Exploiter des cellules à l’activité boostée
Concrètement, les chercheurs ont analysé des cellules au sein desquelles EXT1 était soit diminuée, soit supprimée, dans le but d’en déterminer les effets sur le RE.
Leurs analyses ont révélé que cette protéine est un régulateur clé de la morphologie et de la dynamique de l’organite. Ils ont, en effet, découvert que diminuer l’expression de EXT1 provoque l’extension de la taille du réseau membranaire du RE. Ce qui engendre, chez la cellule, une augmentation de son activité métabolique. « Dans le cas des cellules cancéreuses, cette augmentation de l’activité les rend plus sensibles à l’élimination in vivo », note le Pr Twizere.

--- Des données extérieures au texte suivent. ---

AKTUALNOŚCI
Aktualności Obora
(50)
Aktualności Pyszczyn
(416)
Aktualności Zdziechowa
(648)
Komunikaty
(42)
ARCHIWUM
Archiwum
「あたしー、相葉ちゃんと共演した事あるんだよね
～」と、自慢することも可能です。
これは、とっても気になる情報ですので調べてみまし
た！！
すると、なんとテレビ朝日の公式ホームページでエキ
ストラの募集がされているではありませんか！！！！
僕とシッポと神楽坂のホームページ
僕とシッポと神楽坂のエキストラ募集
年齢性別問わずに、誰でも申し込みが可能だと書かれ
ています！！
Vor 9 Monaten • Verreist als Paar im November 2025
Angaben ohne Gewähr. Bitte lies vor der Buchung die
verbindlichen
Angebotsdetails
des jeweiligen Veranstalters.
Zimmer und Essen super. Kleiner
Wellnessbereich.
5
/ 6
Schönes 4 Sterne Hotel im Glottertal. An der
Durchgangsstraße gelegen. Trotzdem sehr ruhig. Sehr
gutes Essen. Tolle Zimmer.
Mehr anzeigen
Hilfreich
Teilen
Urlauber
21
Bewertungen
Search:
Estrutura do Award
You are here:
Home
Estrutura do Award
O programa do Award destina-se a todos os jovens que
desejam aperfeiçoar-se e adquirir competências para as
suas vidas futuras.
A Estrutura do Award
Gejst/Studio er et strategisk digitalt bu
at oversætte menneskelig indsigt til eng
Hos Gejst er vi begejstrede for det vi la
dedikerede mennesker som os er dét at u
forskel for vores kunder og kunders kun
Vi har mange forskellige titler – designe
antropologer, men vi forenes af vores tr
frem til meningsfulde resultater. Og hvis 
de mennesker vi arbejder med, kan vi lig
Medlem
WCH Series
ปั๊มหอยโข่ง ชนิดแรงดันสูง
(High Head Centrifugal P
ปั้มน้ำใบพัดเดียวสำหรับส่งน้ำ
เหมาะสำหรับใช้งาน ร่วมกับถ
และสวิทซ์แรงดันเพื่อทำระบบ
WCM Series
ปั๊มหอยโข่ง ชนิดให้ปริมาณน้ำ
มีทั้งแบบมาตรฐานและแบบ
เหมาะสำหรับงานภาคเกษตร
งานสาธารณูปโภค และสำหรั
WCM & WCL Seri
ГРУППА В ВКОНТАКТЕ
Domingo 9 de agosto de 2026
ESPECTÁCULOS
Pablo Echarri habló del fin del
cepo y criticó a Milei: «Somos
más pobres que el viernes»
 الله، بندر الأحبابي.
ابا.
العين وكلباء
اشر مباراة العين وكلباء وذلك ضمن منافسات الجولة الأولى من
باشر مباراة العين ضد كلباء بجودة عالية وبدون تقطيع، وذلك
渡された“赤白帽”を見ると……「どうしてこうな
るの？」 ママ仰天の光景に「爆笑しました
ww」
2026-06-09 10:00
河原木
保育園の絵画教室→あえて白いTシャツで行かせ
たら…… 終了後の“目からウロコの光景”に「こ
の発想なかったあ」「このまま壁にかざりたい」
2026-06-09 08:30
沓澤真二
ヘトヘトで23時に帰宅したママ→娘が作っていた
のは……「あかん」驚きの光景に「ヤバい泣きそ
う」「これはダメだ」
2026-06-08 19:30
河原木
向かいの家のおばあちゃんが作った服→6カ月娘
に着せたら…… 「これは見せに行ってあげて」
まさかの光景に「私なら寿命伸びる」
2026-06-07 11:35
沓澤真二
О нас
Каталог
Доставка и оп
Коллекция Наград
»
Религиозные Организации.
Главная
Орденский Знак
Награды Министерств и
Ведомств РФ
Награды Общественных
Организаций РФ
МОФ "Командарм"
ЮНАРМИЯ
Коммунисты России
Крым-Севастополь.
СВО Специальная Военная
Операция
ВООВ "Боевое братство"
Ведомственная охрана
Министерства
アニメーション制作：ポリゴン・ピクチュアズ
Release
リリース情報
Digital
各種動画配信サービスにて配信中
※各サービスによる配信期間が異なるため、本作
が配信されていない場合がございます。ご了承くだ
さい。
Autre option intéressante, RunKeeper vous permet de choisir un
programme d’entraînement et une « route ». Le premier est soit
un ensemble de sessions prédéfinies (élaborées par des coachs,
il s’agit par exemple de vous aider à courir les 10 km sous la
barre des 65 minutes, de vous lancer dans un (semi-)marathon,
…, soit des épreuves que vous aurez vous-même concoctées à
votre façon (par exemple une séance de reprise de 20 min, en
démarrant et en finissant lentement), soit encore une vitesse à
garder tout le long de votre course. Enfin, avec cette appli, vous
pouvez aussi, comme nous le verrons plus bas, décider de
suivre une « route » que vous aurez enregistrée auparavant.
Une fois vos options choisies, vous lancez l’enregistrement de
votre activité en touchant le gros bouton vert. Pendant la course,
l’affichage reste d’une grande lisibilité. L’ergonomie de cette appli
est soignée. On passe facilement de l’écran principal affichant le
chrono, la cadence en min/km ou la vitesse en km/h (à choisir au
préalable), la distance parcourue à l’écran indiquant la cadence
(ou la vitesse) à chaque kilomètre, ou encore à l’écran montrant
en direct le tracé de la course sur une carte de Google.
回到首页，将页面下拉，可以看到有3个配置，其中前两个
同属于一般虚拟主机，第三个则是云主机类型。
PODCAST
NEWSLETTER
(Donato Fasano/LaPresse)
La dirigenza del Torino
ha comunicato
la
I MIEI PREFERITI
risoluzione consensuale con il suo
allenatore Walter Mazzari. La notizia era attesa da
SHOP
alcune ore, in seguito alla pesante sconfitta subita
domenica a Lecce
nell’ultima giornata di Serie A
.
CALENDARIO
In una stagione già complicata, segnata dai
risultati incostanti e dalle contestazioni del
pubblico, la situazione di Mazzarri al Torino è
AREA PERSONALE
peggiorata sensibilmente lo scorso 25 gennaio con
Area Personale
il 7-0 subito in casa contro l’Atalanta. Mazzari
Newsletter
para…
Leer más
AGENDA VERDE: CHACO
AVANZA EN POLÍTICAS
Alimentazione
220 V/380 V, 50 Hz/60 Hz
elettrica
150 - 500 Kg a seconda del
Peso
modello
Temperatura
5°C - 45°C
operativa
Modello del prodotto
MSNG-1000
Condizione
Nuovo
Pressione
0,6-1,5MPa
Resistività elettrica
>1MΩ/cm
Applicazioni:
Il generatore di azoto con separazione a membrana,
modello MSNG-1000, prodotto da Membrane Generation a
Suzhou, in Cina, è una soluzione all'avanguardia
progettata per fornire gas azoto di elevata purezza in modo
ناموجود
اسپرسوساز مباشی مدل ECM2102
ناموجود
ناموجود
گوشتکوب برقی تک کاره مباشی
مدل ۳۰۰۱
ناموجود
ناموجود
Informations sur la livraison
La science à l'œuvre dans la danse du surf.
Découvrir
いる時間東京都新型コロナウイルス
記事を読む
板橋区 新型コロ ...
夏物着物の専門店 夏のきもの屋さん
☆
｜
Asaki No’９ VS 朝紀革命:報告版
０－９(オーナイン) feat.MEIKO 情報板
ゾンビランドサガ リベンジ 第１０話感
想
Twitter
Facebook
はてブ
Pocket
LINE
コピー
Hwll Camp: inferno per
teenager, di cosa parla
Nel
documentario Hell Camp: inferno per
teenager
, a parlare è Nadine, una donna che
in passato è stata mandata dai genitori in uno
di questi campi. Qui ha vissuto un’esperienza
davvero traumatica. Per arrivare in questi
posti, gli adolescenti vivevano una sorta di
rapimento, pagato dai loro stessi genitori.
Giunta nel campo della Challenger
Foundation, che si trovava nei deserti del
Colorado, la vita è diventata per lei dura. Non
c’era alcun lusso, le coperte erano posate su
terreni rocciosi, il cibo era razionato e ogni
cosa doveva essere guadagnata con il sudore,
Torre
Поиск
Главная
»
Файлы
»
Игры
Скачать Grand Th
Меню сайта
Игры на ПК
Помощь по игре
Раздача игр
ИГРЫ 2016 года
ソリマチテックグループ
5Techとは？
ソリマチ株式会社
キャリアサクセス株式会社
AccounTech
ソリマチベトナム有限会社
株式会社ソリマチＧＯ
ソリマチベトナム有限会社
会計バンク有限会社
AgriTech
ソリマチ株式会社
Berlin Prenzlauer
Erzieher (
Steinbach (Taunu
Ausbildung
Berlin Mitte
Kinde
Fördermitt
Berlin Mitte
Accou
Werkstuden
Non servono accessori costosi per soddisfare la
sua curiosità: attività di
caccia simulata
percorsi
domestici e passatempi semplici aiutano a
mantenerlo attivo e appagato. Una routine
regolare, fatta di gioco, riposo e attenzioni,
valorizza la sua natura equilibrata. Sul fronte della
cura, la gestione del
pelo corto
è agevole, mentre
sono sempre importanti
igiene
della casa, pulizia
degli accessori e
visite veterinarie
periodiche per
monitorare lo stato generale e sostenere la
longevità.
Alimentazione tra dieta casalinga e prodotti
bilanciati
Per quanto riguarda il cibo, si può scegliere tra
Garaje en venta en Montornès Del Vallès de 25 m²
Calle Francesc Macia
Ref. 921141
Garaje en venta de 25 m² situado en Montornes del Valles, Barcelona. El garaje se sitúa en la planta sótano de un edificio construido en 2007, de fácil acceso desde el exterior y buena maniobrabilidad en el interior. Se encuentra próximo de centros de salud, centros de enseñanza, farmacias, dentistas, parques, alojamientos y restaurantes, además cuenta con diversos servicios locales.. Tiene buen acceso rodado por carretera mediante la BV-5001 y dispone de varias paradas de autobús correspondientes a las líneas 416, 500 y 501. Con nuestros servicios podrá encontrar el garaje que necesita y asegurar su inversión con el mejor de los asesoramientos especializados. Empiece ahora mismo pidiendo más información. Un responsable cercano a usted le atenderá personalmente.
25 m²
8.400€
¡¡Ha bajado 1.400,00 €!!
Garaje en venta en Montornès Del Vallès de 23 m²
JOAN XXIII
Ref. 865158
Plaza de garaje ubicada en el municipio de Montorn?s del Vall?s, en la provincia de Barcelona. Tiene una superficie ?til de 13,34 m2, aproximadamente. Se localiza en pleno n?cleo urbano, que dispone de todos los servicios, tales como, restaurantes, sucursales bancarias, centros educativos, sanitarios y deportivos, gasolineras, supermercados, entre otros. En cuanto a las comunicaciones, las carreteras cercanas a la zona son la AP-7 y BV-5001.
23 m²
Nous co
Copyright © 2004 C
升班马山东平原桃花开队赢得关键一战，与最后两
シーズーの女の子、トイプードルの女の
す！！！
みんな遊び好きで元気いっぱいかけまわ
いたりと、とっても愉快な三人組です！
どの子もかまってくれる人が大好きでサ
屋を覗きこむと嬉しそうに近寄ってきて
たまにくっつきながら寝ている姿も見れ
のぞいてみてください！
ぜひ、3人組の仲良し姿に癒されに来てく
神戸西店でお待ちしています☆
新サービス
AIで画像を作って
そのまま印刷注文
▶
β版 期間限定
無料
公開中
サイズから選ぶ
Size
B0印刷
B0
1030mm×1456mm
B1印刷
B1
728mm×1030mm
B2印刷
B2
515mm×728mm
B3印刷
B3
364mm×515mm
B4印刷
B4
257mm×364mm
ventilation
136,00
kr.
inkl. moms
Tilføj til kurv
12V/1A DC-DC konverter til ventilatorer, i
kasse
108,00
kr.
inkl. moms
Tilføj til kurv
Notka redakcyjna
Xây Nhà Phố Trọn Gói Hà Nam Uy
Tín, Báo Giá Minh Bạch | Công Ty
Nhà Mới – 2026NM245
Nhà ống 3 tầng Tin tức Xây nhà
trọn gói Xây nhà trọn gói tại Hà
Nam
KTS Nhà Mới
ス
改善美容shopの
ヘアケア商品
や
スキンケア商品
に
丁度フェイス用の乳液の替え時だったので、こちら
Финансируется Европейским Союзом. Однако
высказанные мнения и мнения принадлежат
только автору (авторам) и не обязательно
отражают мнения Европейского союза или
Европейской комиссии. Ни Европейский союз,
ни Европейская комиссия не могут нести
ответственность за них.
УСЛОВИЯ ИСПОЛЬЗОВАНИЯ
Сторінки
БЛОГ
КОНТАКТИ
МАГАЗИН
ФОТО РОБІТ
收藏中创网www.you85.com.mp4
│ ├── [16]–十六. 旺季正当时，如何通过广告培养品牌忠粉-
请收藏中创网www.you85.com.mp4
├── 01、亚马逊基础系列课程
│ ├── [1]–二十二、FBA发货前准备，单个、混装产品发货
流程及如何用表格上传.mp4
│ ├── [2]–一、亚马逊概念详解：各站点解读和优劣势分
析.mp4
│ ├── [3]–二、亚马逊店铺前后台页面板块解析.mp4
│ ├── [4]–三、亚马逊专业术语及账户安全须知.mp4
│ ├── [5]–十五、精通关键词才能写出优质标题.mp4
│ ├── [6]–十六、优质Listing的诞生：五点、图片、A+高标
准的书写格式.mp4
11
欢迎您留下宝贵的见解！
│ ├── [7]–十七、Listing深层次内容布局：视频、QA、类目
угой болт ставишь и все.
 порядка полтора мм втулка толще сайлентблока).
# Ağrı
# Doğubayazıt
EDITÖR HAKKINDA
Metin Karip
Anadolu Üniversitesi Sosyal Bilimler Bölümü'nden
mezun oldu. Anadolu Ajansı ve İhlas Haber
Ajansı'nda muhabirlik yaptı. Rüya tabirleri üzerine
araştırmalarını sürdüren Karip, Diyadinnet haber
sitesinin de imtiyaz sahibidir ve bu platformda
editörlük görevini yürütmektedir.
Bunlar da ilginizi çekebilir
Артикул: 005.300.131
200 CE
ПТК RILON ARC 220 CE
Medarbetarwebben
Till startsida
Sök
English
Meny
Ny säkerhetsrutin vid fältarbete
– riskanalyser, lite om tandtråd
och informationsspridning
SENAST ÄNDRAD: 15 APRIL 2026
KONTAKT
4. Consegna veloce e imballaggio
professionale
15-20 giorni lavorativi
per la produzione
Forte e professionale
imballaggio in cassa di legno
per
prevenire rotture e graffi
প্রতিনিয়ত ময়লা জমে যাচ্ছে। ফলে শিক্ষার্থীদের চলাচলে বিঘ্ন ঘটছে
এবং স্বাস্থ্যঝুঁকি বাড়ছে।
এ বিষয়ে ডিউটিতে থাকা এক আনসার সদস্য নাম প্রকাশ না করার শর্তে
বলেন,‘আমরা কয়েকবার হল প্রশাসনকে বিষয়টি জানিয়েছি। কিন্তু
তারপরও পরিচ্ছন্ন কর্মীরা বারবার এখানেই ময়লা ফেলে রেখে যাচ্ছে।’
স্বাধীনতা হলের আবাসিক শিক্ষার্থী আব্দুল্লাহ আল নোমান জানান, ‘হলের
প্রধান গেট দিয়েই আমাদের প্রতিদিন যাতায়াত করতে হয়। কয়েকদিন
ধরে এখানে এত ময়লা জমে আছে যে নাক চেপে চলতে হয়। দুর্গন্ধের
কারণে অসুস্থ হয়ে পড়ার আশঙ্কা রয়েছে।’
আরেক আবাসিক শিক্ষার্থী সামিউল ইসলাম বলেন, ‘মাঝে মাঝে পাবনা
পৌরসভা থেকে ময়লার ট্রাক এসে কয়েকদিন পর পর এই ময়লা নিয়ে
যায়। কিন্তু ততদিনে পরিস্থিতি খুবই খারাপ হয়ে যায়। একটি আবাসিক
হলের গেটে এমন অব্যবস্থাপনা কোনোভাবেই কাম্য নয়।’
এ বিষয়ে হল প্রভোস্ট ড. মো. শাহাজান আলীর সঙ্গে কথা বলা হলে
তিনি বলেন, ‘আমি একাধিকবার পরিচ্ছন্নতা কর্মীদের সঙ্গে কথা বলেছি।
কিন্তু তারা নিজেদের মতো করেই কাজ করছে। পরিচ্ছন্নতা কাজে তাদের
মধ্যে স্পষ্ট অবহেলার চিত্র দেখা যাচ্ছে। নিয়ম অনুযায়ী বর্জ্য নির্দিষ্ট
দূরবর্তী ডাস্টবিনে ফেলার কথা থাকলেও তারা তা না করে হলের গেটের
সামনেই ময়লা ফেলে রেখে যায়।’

Les conclusions de cette étude pourraient avoir des retombées dans le domaine médical, mais aussi dans le domaine biotechnologique : « Diminuer l’expression de la protéine permettrait d’obtenir des cellules super-productrices. Nous menons d’ailleurs un projet, soutenu par le programme Win2Wal de la région wallonne, dont le but est d’explorer la possibilité de fabriquer des cellules animales dont le réseau du RE serait étendu. Ces cellules représenteraient d’excellents outils de production de vecteurs viraux, utilisés en thérapie génique ou dans les vaccins », conclut le chercheur.